----- DATASET RECORDS -----

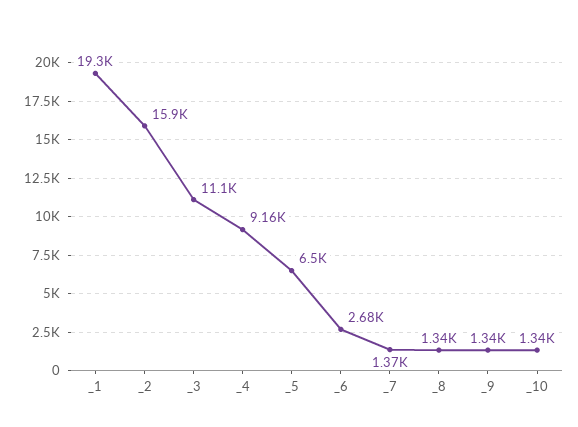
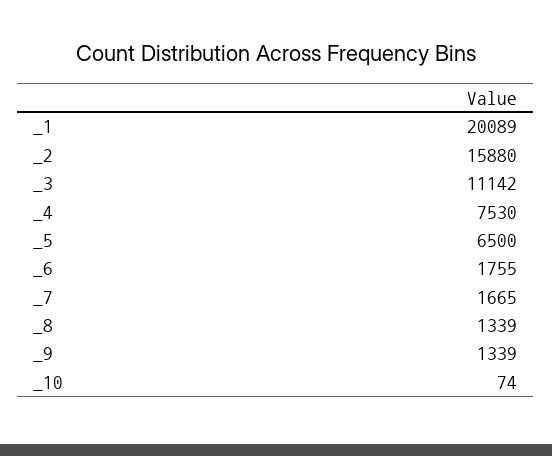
_1: 19300 -> 20089
_4: 9160 -> 7530
_6: 2680 -> 1755
_7: 1370 -> 1665
_10: 1340 -> 74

-----

▶ **TASK REQUIREMENTS**: Copy out the records exactly; the pictures stay behind.

▶ **ANSWER TO THIS PROBLEM**:
_1: 19300 -> 20089
_4: 9160 -> 7530
_6: 2680 -> 1755
_7: 1370 -> 1665
_10: 1340 -> 74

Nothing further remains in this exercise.